[Extracted data entries]
◆ ◆ ◆ ◆
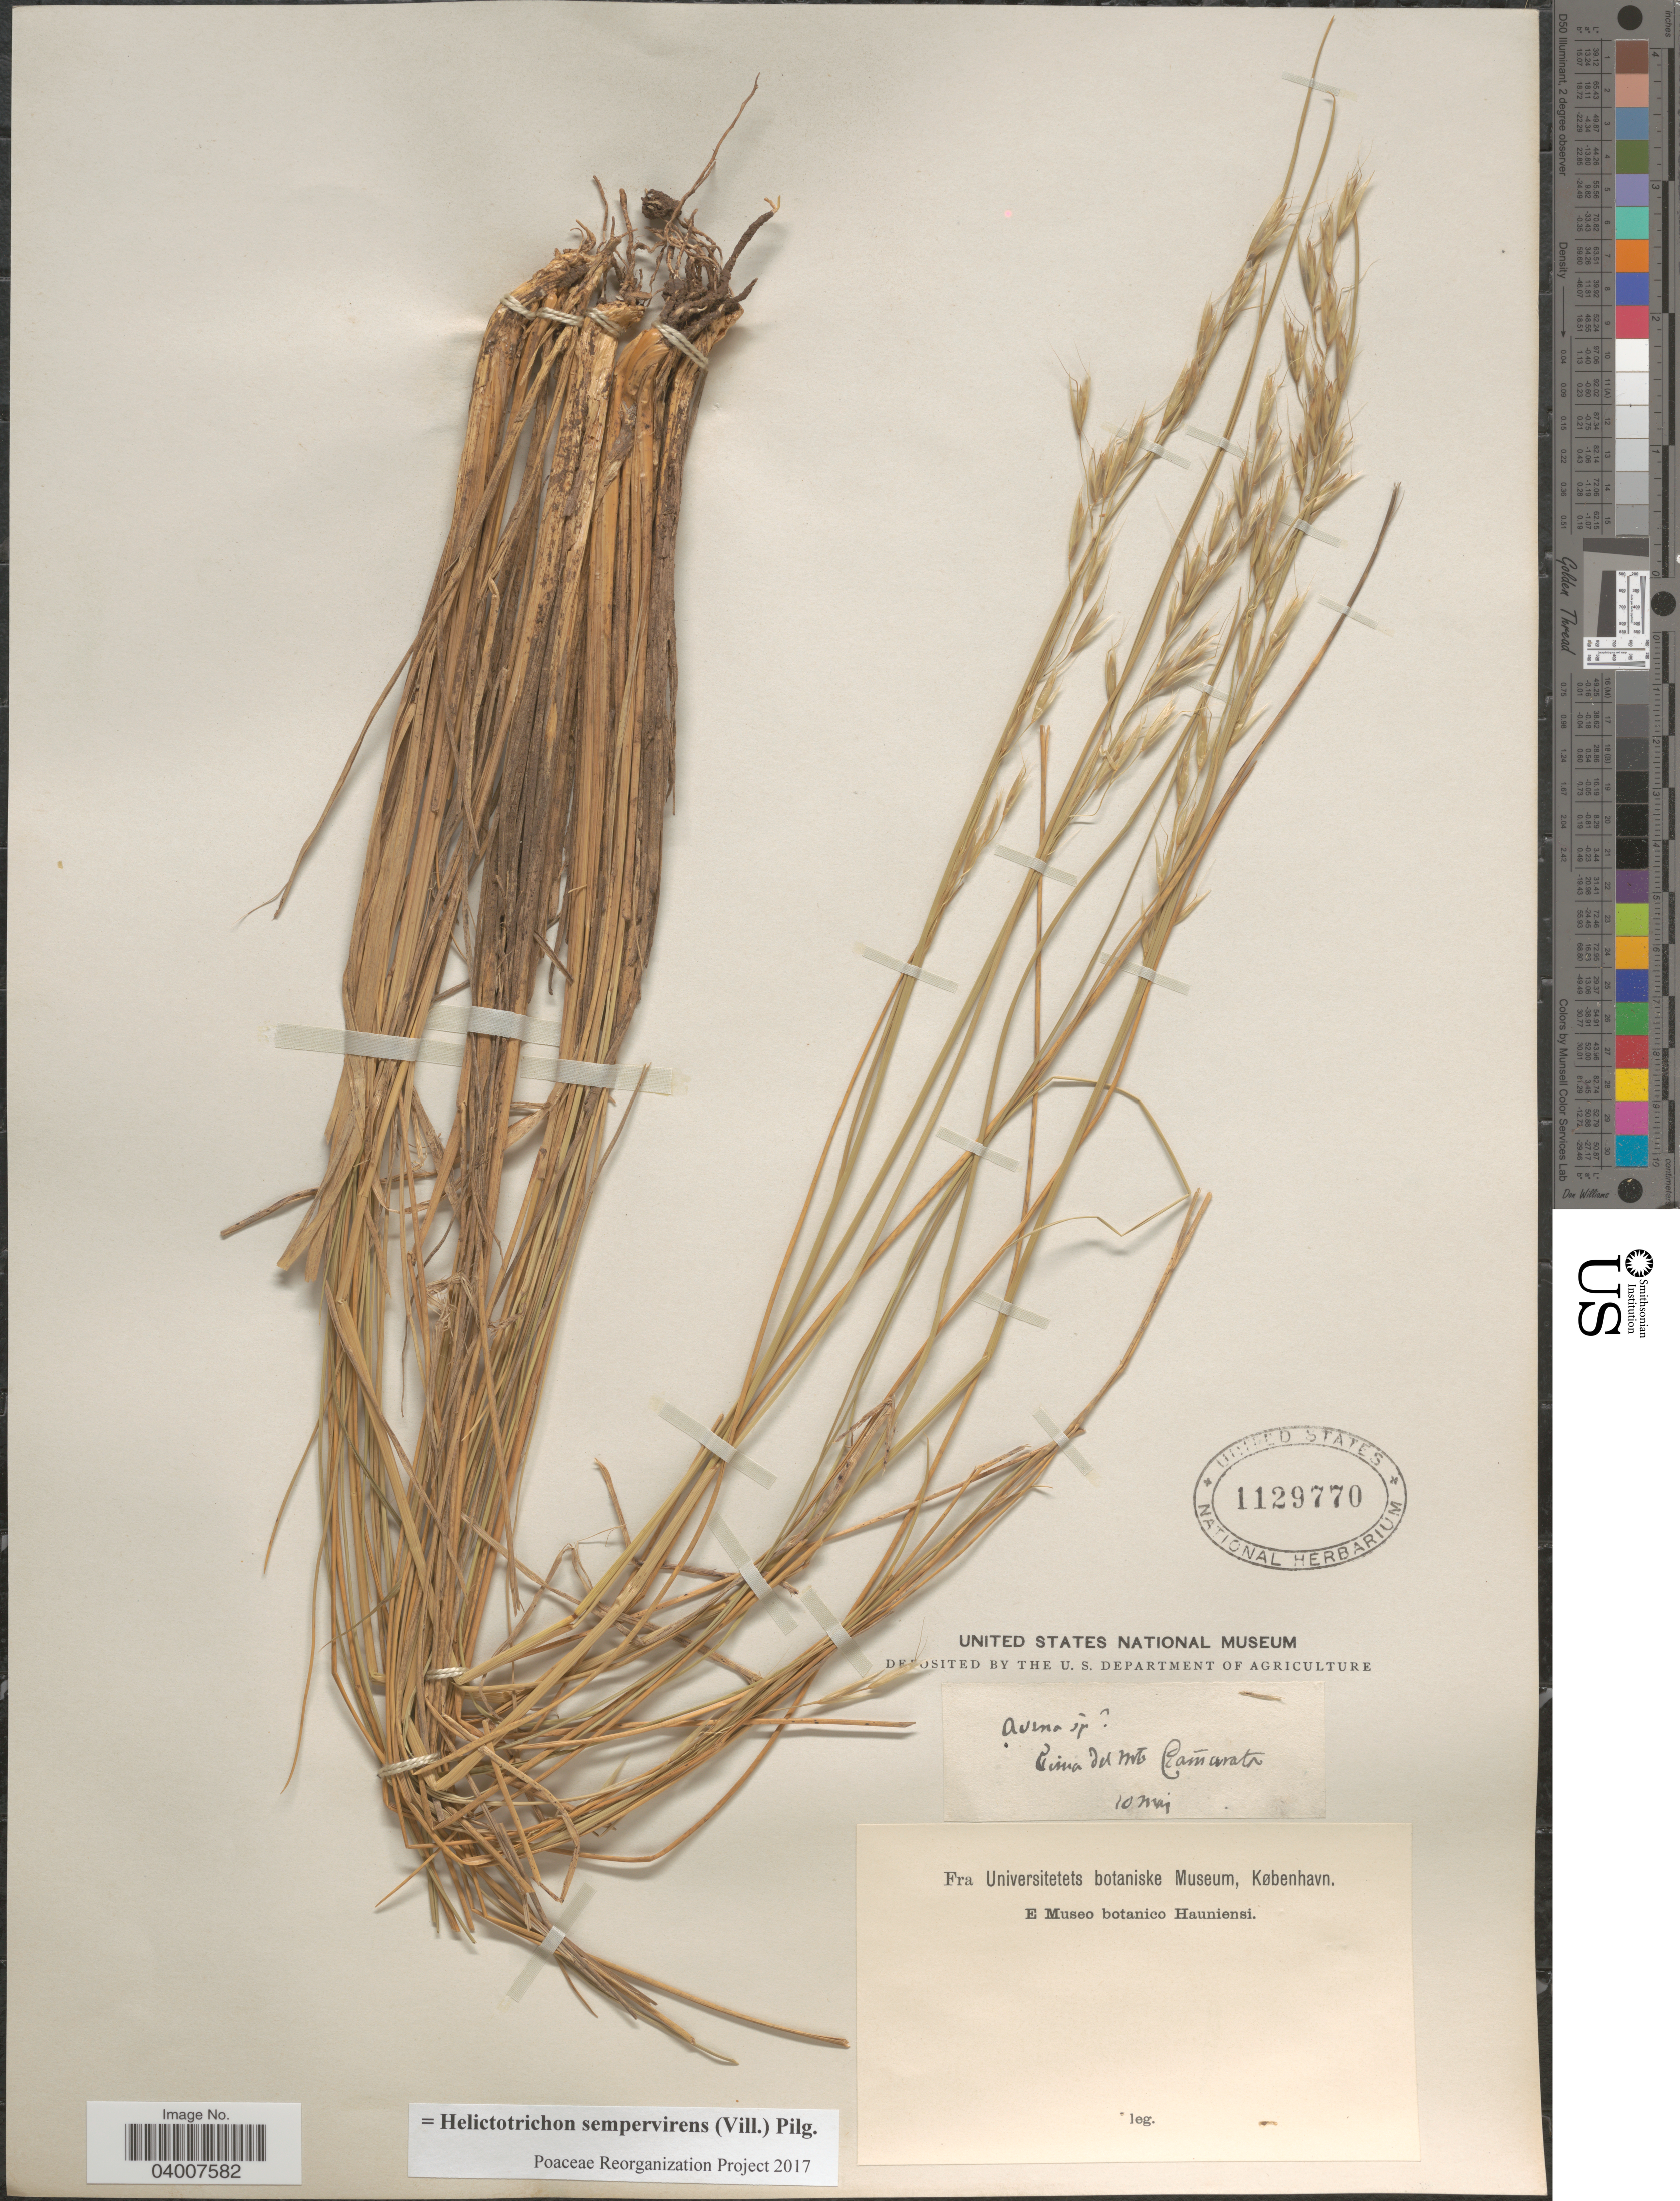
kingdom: Plantae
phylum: Tracheophyta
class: Liliopsida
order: Poales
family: Poaceae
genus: Helictotrichon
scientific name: Helictotrichon sempervirens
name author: (Vill.) Pilg.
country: Italy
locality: Pima del Mte. Camarata.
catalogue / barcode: US 1129770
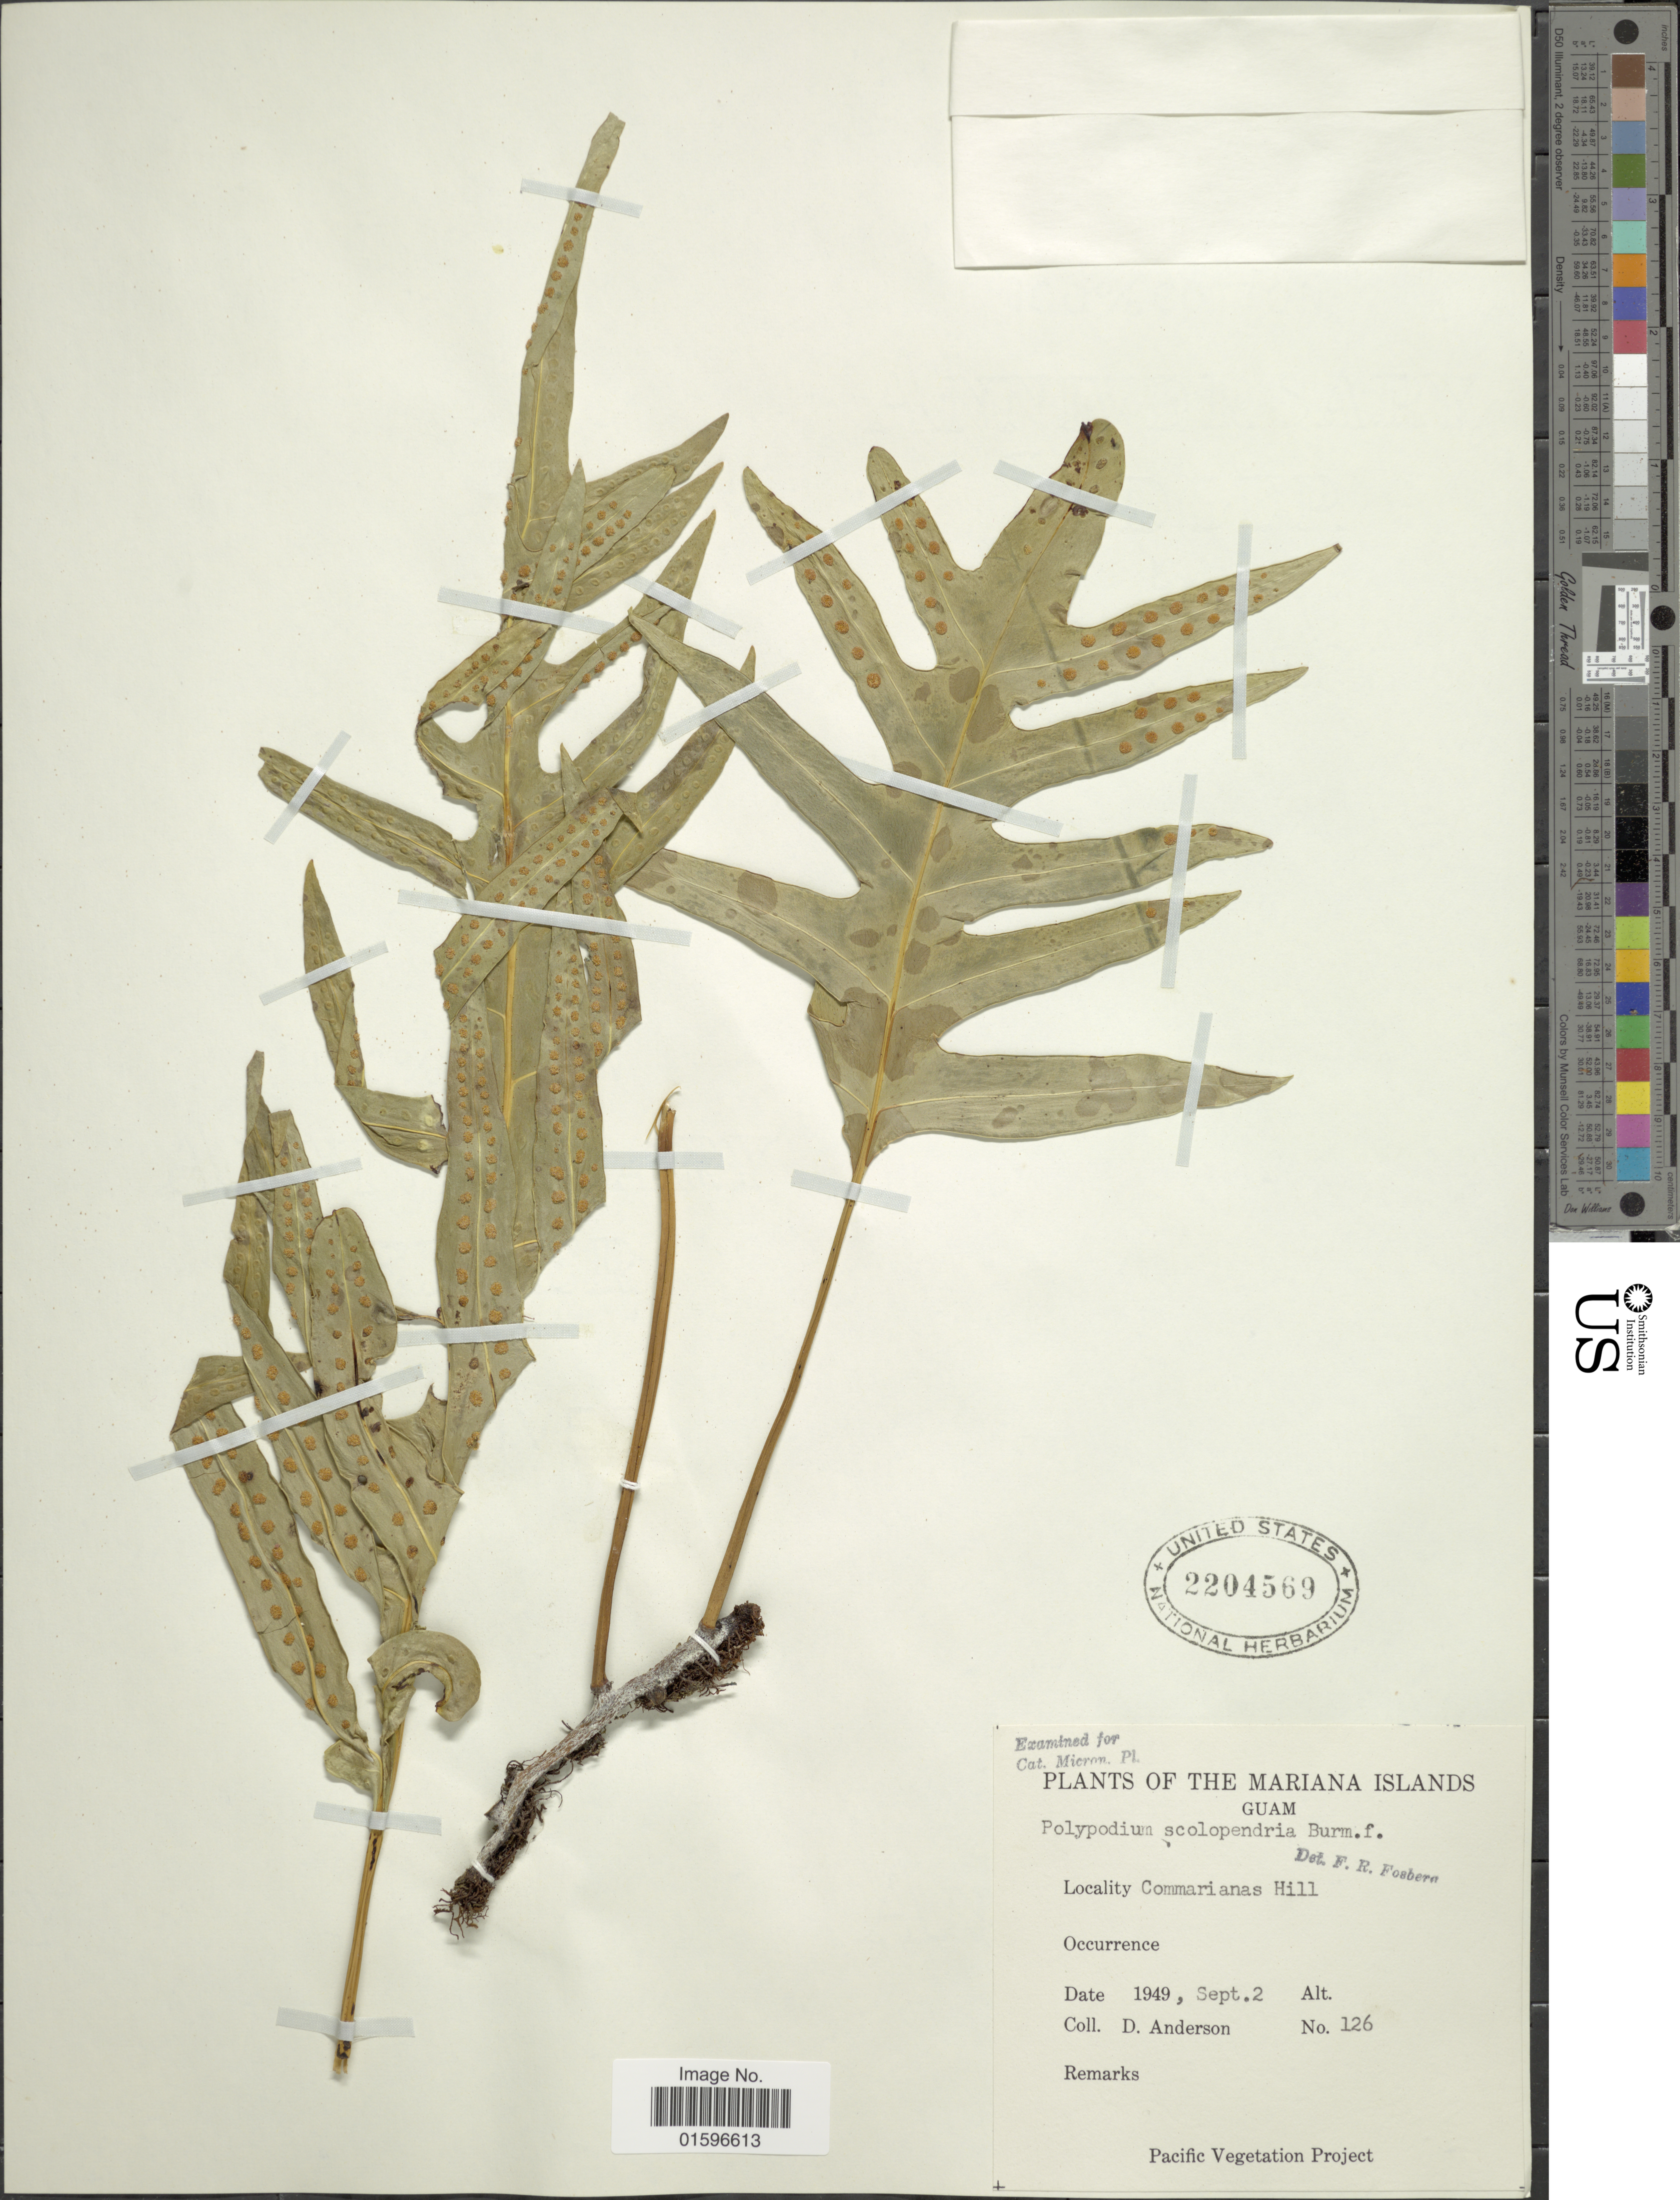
◆ ◆ ◆ ◆
(WHAT YOU HAVE TO DO): Copy all the entries above, swapping "locality" for "collection site" and changing nothing else. Omit the pictures from your answer.

(RESULT OF THE TASK):
kingdom: Plantae
phylum: Tracheophyta
class: Liliopsida
order: Poales
family: Poaceae
genus: Helictotrichon
scientific name: Helictotrichon sempervirens
name author: (Vill.) Pilg.
country: Italy
collection site: Pima del Mte. Camarata.
catalogue / barcode: US 1129770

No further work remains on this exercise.